▸ **WHAT TO DO**
Give the number of lines in the entries below that hold "xmlns", with no accompanying words.

▸ **MATERIAL SUPPLIED**

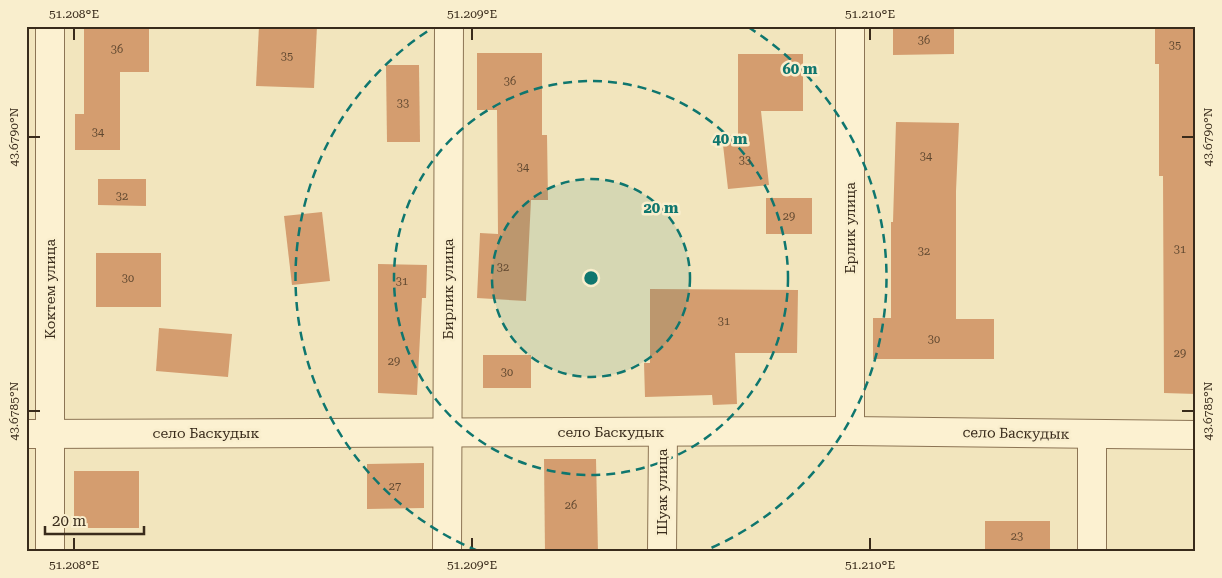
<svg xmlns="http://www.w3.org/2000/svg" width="1222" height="578" font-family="'Roboto Serif',serif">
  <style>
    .building { fill: #d49d6f }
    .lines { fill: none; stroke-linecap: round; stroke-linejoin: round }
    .minor-casing { stroke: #8c7454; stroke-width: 30 }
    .minor { stroke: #fcf1d1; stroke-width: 28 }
    .ticks { fill: none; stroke: #392b1b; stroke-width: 2 }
    .ring { fill: none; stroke: #0f766e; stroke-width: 2.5; stroke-dasharray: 9 6 }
    .labels { text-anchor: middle; stroke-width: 5; stroke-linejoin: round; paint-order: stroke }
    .number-label { font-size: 11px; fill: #604830 }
    .street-label { font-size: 14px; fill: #392b1b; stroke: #f9eecd }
    .centre { fill: #0f766e; stroke: #f9eecd; stroke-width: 2.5 }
    .ring-label { font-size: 15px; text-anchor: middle; font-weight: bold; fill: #0f766e; stroke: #f9eecd; stroke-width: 5; stroke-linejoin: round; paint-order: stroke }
    .neatline { fill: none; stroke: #392b1b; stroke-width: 2 }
    .ticks-label { font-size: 12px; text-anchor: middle; fill: #392b1b }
  </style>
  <rect width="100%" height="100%" fill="#f2e5bd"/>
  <g class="building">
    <polygon points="84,26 149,26 149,72 120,72 120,150 75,150 75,114 84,114"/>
    <polygon points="259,26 317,26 314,88 256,86"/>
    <polygon points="893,26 954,26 954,54 893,55"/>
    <polygon points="1155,26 1196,26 1196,394 1164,393 1163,176 1159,176 1159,64 1155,64"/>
    <polygon points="477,53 542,53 542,135 547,135 548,200 531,200 526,301 477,298 480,233 498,234 497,110 477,110"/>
    <polygon points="738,54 803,54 803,111 761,111 769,185 728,189 722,136 738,134"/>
    <polygon points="386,65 419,65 420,142 387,142"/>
    <polygon points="896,122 959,123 956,191 956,319 994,319 994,359 873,359 873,318 891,318 891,222 893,222"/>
    <polygon points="98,179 146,179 146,206 98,205"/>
    <rect x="766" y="198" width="46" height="36"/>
    <polygon points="322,212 330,281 292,285 284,216"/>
    <rect x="96" y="253" width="65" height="54"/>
    <polygon points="378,264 427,265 426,298 422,298 417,395 378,393"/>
    <polygon points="650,289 798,290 797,353 735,353 737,404 713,405 712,395 645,397 644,363 650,363"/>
    <polygon points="159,328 232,334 228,377 156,371"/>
    <rect x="483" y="355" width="48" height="33"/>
    <polygon points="544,459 596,459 598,552 545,552"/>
    <polygon points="424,463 424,508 367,509 367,464"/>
    <rect x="74" y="471" width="65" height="57"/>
    <rect x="985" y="521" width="65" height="31"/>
  </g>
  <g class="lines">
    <g class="minor-casing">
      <g id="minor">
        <polyline points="850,26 850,431"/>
        <polyline points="26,434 850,431 1196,435"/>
        <polyline points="1092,434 1092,552"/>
        <polyline points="50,552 50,26"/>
        <polyline points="447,552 449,26"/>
        <polyline points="662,552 663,432"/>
      </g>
    </g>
    <use href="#minor" class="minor"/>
  </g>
  <path class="ticks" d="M74 28V40M472 28V40M870 28V40M28 137H40M1182 137H1194M28 411H40M1182 411H1194M74 538V550M472 538V550M870 538V550"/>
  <circle cx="591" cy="278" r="99" fill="#0f766e" fill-opacity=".12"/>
  <g class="ring">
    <circle cx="591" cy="278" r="99"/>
    <circle cx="591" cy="278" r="197"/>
    <path d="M478 551A296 296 0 0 1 434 27M748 27A296 296 0 0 1 704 551"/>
  </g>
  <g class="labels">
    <g class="number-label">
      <text x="924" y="44">36</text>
      <text x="1175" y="49">35</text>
      <text x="117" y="53">36</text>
      <text x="287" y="60">35</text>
      <text x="510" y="85">36</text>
      <text x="403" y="107">33</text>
      <text x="98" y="136">34</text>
      <text x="926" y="160">34</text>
      <text x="745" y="164">33</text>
      <text x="523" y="171">34</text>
      <text x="122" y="200">32</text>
      <text x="789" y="220">29</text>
      <text x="1180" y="253">31</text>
      <text x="924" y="255">32</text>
      <text x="503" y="271">32</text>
      <text x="128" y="282">30</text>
      <text x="402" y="285">31</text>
      <text x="724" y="325">31</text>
      <text x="934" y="343">30</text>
      <text x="1180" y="357">29</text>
      <text x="394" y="365">29</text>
      <text x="507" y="376">30</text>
      <text x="395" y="490">27</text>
      <text x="571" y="509">26</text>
      <text x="1017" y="540">23</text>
    </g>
    <g class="street-label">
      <text transform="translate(850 228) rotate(-90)" y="5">Ерлик улица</text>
      <text transform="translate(50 289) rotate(-90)" y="5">Коктем улица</text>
      <text transform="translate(448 289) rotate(-90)" y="5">Бирлик улица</text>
      <text x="611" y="437">село Баскудык</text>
      <text x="206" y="438">село Баскудык</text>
      <text transform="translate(1016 433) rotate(1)" y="5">село Баскудык</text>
      <text transform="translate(662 492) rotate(-90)" y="5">Шуак улица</text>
    </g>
  </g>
  <circle cx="591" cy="278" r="8" class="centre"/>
  <g class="ring-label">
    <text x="800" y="74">60 m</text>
    <text x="730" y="144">40 m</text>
    <text x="661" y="213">20 m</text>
  </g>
  <rect width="1222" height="578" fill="none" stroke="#f9eecd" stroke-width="55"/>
  <path d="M45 526v8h99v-8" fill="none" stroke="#392b1b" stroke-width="2.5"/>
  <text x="52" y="526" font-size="15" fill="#392b1b" stroke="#f9eecd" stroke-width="4" paint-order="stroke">20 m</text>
  <rect x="28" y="28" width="1166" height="522" class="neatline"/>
  <g class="ticks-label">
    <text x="74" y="18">51.208°E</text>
    <text x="472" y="18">51.209°E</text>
    <text x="870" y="18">51.210°E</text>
    <text transform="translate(14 137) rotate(-90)" y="4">43.6790°N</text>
    <text transform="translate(1208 137) rotate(-90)" y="4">43.6790°N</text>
    <text transform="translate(14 411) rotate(-90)" y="4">43.6785°N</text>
    <text transform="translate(1208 411) rotate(-90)" y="4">43.6785°N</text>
    <text x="74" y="569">51.208°E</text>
    <text x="472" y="569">51.209°E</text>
    <text x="870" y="569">51.210°E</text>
  </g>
</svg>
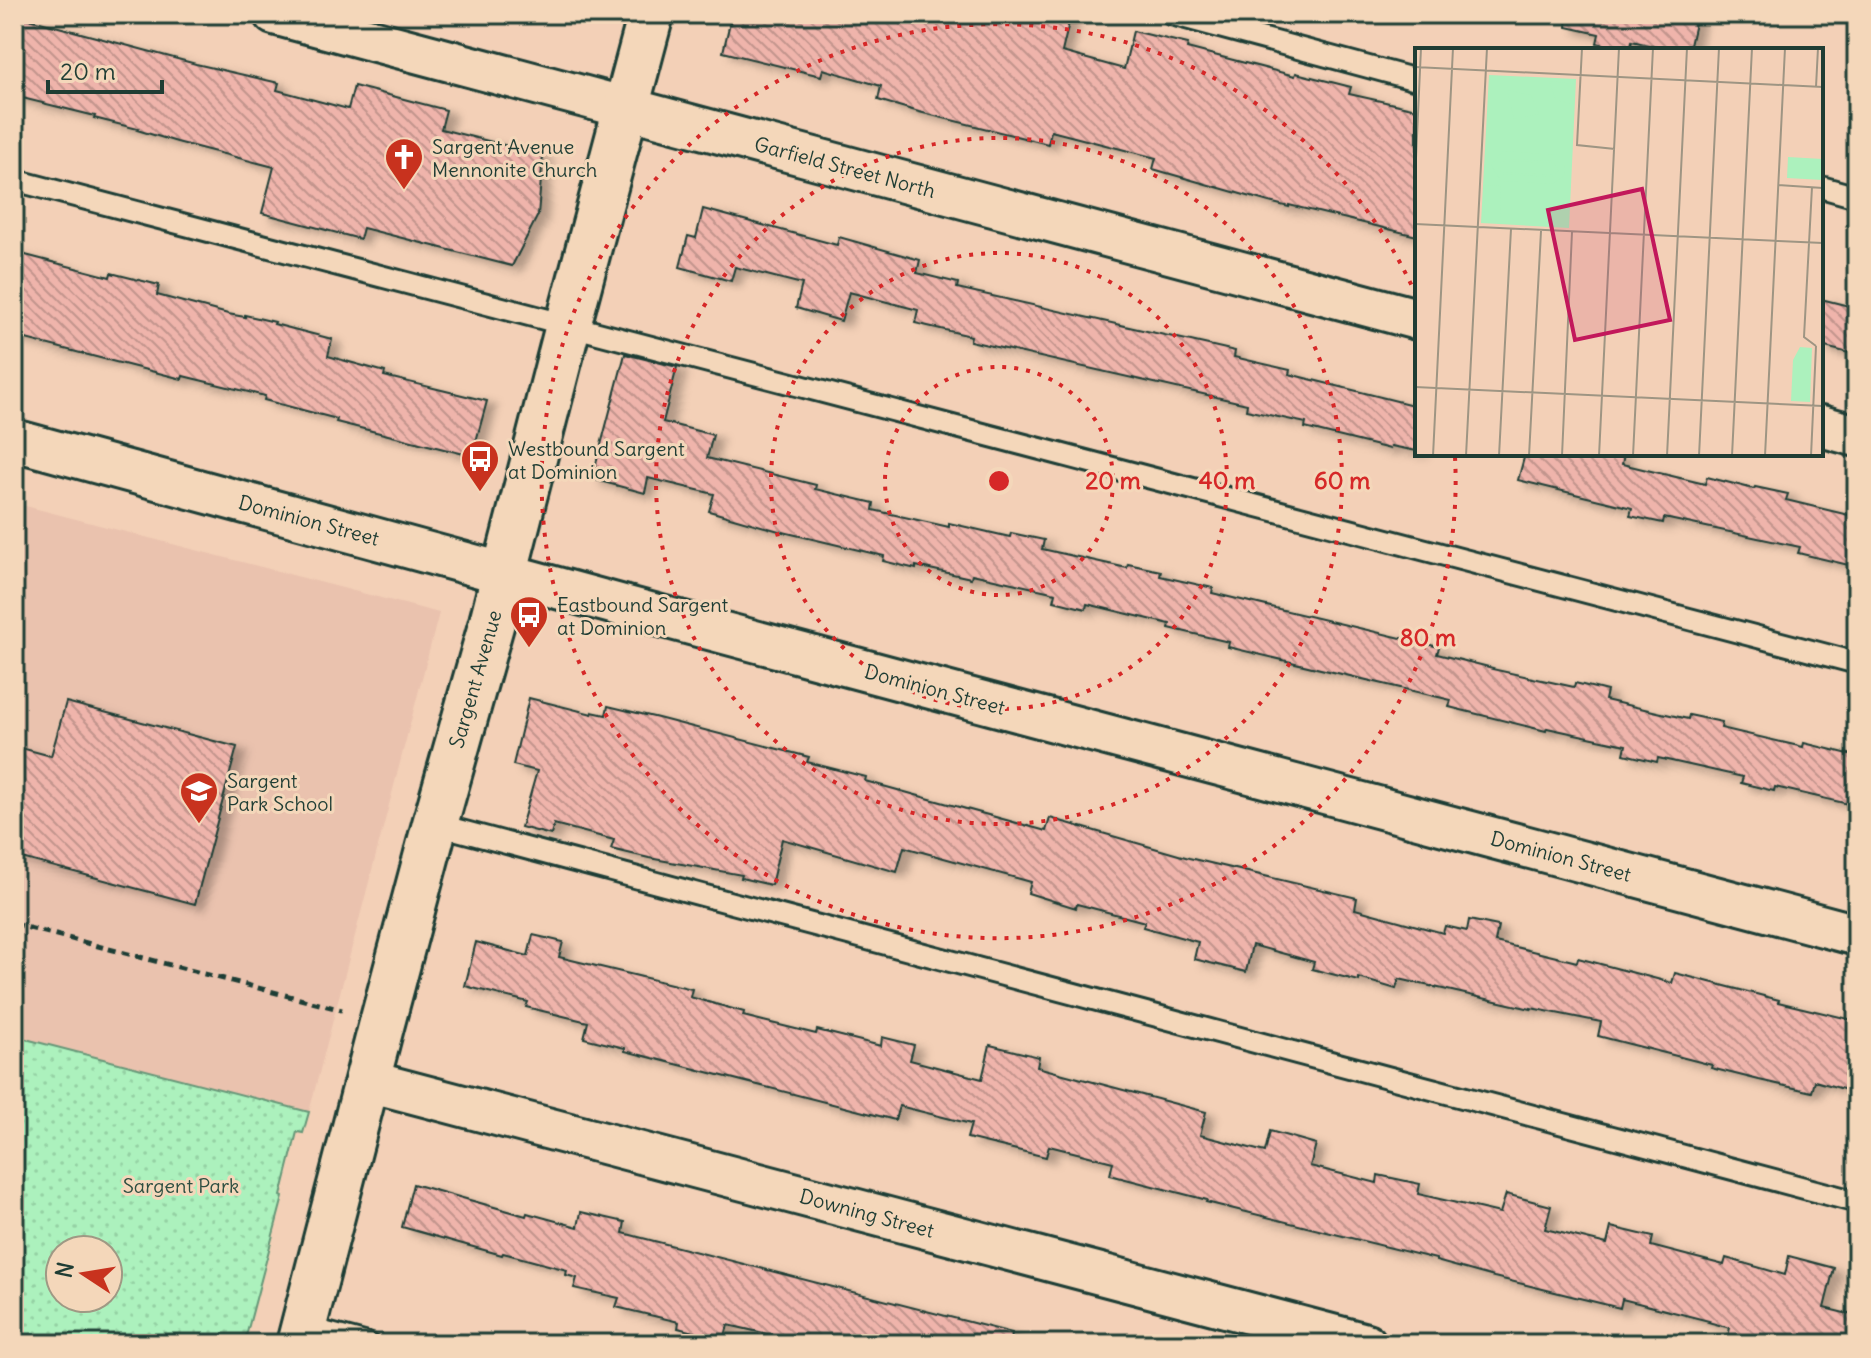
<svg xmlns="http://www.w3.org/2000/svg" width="1871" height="1358" viewBox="0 0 1871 1358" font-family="Delius,sans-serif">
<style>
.built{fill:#eac2ae}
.grass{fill:url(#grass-dots);stroke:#669778;stroke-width:2;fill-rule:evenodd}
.building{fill:url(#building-back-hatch);stroke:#1f3d34;stroke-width:2;filter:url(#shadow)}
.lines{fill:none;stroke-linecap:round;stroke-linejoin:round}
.service-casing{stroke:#1f3d34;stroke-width:26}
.minor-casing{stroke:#1f3d34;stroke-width:46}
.secondary-casing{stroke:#1f3d34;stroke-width:50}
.path{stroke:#1f3d34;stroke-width:5;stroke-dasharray:8 6;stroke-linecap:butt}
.service{stroke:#f4d7ba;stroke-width:20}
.minor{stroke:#f4d7ba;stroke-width:40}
.secondary{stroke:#f4d7ba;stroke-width:44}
.ring{fill:none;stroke:#d62828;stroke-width:4;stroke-dasharray:4 8}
.labels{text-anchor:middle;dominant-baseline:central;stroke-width:6;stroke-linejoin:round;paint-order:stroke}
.poi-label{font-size:20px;fill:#1f3d34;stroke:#f4d7ba;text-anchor:start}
.street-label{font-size:20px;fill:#1f3d34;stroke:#f4d7ba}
.park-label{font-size:20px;fill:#2d4f42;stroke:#f4d7ba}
.inset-road{fill:none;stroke:#9e9583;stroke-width:2}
.view{fill:#c2185b;fill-opacity:0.15;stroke:#c2185b;stroke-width:4}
.inset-edge{fill:none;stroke:#1f3d34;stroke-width:4}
.centre{fill:#d62828;stroke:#f4d7ba;stroke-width:4}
.ring-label{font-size:24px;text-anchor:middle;font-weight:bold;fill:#d62828;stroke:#f4d7ba;stroke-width:6;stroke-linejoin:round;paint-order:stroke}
</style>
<defs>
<pattern id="grass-dots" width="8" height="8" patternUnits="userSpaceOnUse" patternTransform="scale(2)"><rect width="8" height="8" fill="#acf1bd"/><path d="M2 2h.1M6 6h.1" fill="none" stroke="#94d0a3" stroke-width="1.8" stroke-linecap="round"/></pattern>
<pattern id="building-back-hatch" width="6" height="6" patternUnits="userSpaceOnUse" patternTransform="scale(2)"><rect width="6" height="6" fill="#efb4ab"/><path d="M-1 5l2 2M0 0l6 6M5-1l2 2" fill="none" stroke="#c1948c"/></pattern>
<filter id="shadow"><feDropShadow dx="9" dy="5" stdDeviation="4" flood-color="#0004"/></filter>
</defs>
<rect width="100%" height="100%" fill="#f3d0b7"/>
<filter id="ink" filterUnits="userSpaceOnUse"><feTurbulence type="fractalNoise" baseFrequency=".0125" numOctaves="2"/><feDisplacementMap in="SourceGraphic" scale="16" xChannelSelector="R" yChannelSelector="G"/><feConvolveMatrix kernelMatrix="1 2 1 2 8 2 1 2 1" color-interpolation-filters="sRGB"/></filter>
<g filter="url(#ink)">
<path class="built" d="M14,503L439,613L309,1112L14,1036Z"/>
<path class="grass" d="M14,1036L309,1112L303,1133L297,1132L281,1196L283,1197L244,1344H14ZM60,1250H108V1298H60Z"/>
<path class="building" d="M732,14H1071L1062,52L1124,69L1133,31L1188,44L1187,48L1295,76L1296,73L1351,87L1349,94L1417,109V236L1289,205V207L1269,202L1153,169L1156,158L1051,131L1048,144L919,112L878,100L881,86L823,69L821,76L723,52Z
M1568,14H1697L1689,50H1670L1632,41L1630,50H1626L1597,43L1599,34L1567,27Z
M14,15L196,64L279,83L277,90L348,109L354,86L446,110L441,129L543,155L538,215L512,266L363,228L360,239L262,213L274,167L177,142L137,130L138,129L94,118L95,116L14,96Z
M703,209L837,245L839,237L920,260L917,273L958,283L957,288L1235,351L1234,357L1290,370L1289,374L1417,406V451L1391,446L1390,449L1305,428L1306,423L1246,410L1247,404L970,341L971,336L915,323L918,310L849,292L841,321L796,308L802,284L735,267L731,281L680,267L688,236L696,238Z
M14,252L110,277L111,273L159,285L157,295L228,314L245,317V315L275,322L274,324L332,339L328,356L385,372L384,376L487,401L472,456L336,422L337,419L264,400L265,396L183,376L182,379L14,336Z
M1821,299L1857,308V355L1821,346Z
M625,354L677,367L663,422L713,435L707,458L816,485L815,489L874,503L873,510L949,527V523L1010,537L1011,533L1044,540L1042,549L1127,568L1128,564L1161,571L1160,576L1213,588L1212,593L1439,647L1437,654L1493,668L1492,669L1574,687L1575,683L1607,691L1605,700L1688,719L1689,715L1722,722L1721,728L1803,747L1804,743L1857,756V806L1775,787L1774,791L1741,783L1743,777L1658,758L1657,762L1624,754L1626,745L1547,728L1546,731L1449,707L1451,700L1228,647L1229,642L1169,628L1170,624L1087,604L1086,609L1054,601L1056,593L972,574L971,578L916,566V569L883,561L884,556L779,531L709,511L714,494L648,478L645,493L592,479Z
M1525,454H1624L1622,464L1705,484L1707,477L1754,489L1755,487L1788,494L1786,500L1857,517V567L1798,553L1800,547L1664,518L1663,523L1630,516L1632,508L1518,480Z
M529,698L592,714V712L606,715L608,706L658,718L809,757L807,762L866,777L865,781L1046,831L1050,818L1189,858L1357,898L1355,909L1443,933L1445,926L1467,931L1469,920L1498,926L1495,942L1577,962L1578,958L1672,983L1675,973L1779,1000L1778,1002L1857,1021V1093L1815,1081L1812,1092L1759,1080L1711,1068L1712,1065L1598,1036L1601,1022L1531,1008V1009L1399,979L1396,989L1359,978V981L1312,969L1314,962L1252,945L1246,972L1194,959L1198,942L1143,927L1145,922L1077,904L1076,908L1028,893L1031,882L904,847L897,872L782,839L771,885L741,878L742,875L649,858L611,849L614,840L554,824L551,835L521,827L537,771L513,765Z
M66,702L237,747L195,904L14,856V746L51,756Z
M533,935L563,942L559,957L692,989L690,997L744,1012L743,1016L816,1034L817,1030L881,1046L882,1037L914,1045L910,1060L982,1079L990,1045L1039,1057L1037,1067L1206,1112L1200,1135L1265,1152L1270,1131L1316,1144L1310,1166L1377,1183L1378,1175L1420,1184L1418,1194L1500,1213L1506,1194L1551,1206L1545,1229L1607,1244L1611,1227L1653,1237L1651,1246L1724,1265L1726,1258L1785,1275L1789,1256L1834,1268L1824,1308L1857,1316V1344H1726L1730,1328L1708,1322L1709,1321L1622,1299L1620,1308L1494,1277L1436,1261V1259L1206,1202L1207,1200L1110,1175L1113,1162L1049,1146L1046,1157L967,1138L971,1124L899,1106L895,1120L625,1051V1048L584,1038L588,1022L526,1007L528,1002L465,986L476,942L528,956Z
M413,1184L526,1216L527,1213L578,1227L581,1212L625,1222L623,1233L1012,1333L1011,1344H793L794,1340L728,1325L724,1340L678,1328L679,1322L616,1307L619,1298L574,1288L577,1278L566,1275L567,1270L503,1253L502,1255L402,1227Z"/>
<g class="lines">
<defs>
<path id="service" d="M1171,14L1417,80
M14,180L1857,663
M1821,187L1857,197
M435,824L1857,1202
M304,1327L368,1344"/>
<path id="minor" d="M274,14L1417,319
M1821,426L1857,436
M14,440L627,607L1857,935
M368,1081L1366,1344"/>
<path id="secondary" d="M299,1344L382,1023L435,824L492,622L568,326L651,14"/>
</defs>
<use href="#service" class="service-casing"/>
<use href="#minor" class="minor-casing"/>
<use href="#secondary" class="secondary-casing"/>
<path class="path" d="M14,924L342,1010"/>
<use href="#service" class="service"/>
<use href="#minor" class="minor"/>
<use href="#secondary" class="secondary"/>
</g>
</g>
<g class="ring">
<circle cx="999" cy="481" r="114"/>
<circle cx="999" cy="481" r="228"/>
<circle cx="999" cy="481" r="343"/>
<path d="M1455 457A457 457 0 1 1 1416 295"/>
</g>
<defs>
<symbol id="church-pin" viewBox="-11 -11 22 30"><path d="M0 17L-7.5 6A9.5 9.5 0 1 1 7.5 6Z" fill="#c8321e" stroke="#f4d7ba"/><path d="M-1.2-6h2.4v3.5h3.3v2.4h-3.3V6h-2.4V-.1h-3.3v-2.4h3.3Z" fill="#fff"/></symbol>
<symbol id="bus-pin" viewBox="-11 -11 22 30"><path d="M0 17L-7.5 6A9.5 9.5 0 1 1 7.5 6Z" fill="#c8321e" stroke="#f4d7ba"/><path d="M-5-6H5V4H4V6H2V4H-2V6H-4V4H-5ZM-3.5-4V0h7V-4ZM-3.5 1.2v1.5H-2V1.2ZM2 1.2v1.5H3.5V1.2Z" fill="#fff"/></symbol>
<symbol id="school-pin" viewBox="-11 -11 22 30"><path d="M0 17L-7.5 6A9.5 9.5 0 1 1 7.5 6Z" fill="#c8321e" stroke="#f4d7ba"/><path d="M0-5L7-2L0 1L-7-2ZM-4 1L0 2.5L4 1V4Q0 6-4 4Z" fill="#fff"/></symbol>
</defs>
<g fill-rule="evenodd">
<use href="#church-pin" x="382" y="135" width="44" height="60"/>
<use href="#bus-pin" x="458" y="437" width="44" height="60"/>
<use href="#bus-pin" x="507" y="593" width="44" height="60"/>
<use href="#school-pin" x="177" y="769" width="44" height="60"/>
</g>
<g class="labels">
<g class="poi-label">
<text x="432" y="146">Sargent Avenue<tspan x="432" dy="23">Mennonite Church</tspan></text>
<text x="508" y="448">Westbound Sargent<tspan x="508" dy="23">at Dominion</tspan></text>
<text x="557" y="604">Eastbound Sargent<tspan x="557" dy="23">at Dominion</tspan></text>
<text x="227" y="780">Sargent<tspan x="227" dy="23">Park School</tspan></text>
</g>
<g class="street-label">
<text transform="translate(845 167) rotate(15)">Garfield Street North</text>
<text transform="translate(309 520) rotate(15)">Dominion Street</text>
<text transform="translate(475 679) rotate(-74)">Sargent Avenue</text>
<text transform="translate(935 689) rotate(15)">Dominion Street</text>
<text transform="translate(1561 856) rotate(15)">Dominion Street</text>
<text transform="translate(867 1213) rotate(15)">Downing Street</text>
</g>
<g class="park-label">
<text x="181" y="1185">Sargent Park</text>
</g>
</g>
<g transform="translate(1415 48)">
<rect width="408" height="408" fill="#f3d0b7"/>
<path d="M74,27L161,31L154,180L66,175ZM385,299L397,300L395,354L376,353L378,312Z" fill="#acf1bd"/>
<path d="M134,33L158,36V56L141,52ZM92,42L116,47L124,66L99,71ZM88,103L142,107L150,115L149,128L137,136L86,133L76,117ZM89,111L138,113L144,123L136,129L87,126L82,117ZM373,109L408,111V132L372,130ZM87,113L139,115V127L87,124ZM71,137L86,138L85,170H69Z" fill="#acf1bd" fill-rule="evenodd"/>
<path class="inset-road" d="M167,0L162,97L200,101M0,19L408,39M401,39L403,0M0,132L6,0M363,137L408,140M397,139L389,289L401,298M0,176L408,195M0,339L408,358M18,408L38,0M51,408L72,0M84,408L96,181M114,408L126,183M147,408L157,184M184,408L204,0M218,408L238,0M252,408L272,0M284,408L304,0M317,408L337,0M350,408L370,0M396,408L401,298"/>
<path class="view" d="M227,141L255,272L160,292L133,162Z"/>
<rect width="408" height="408" class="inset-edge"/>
</g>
<circle cx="999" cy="481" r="12" class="centre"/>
<g class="ring-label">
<text x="1113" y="489">20 m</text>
<text x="1227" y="489">40 m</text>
<text x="1342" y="489">60 m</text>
<text x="1428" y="646">80 m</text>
</g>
<rect width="1871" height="1358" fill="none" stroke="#f4d7ba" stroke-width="48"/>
<rect x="24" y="24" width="1823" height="1310" fill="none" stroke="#1f3d34" stroke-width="3" filter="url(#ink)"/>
<g transform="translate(84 1274) rotate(282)"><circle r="38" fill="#f4d7ba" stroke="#9f9984" stroke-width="2"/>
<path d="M0-6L14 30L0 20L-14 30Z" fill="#c8321e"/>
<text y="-12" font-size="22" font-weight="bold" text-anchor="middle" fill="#1f3d34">N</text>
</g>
<path d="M48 80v12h114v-12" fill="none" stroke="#1f3d34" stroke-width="4"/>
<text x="60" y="80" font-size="24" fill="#1f3d34" stroke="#f4d7ba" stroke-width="6" paint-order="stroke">20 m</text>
</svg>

▸ **ANSWER SECTION**
2